* _DATASET EXCERPT_
::::
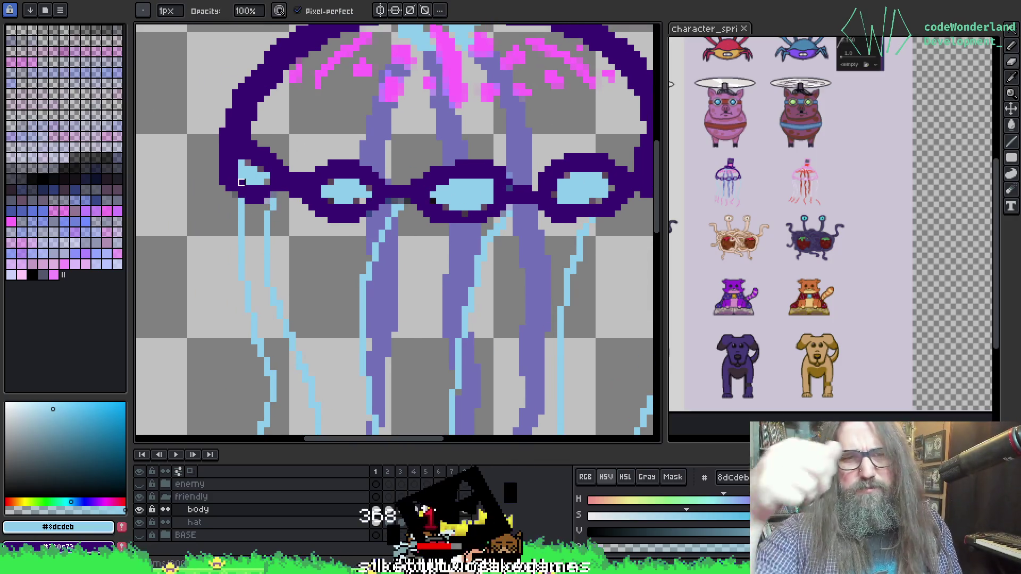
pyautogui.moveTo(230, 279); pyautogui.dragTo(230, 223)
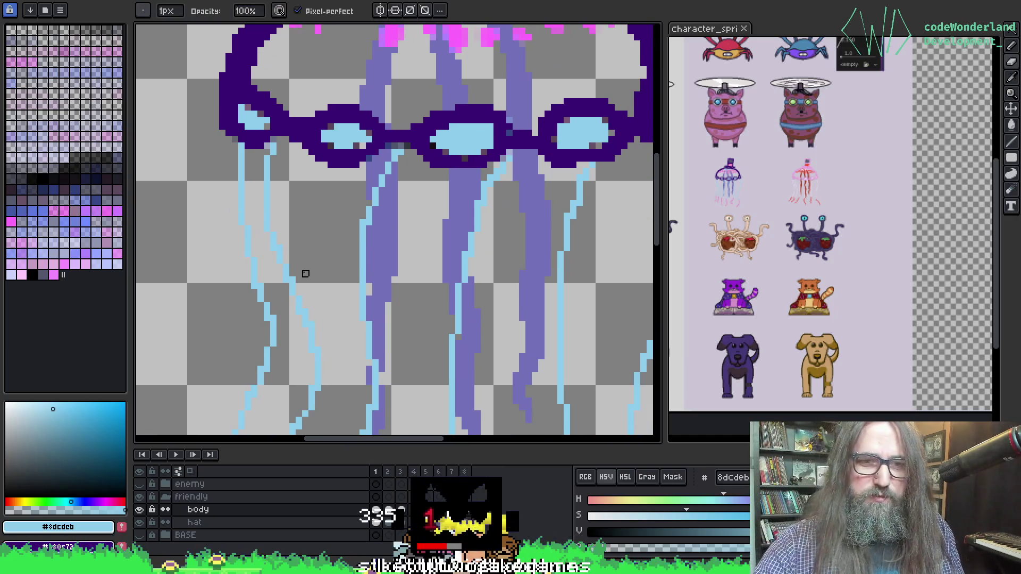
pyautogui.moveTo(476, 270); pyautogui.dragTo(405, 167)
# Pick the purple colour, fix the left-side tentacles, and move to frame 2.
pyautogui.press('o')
::::
All of the material must be given again exactly, though no picture may appear in the copy.

pyautogui.moveTo(230, 279); pyautogui.dragTo(230, 223)
pyautogui.moveTo(476, 270); pyautogui.dragTo(405, 167)
# Pick the purple colour, fix the left-side tentacles, and move to frame 2.
pyautogui.press('o')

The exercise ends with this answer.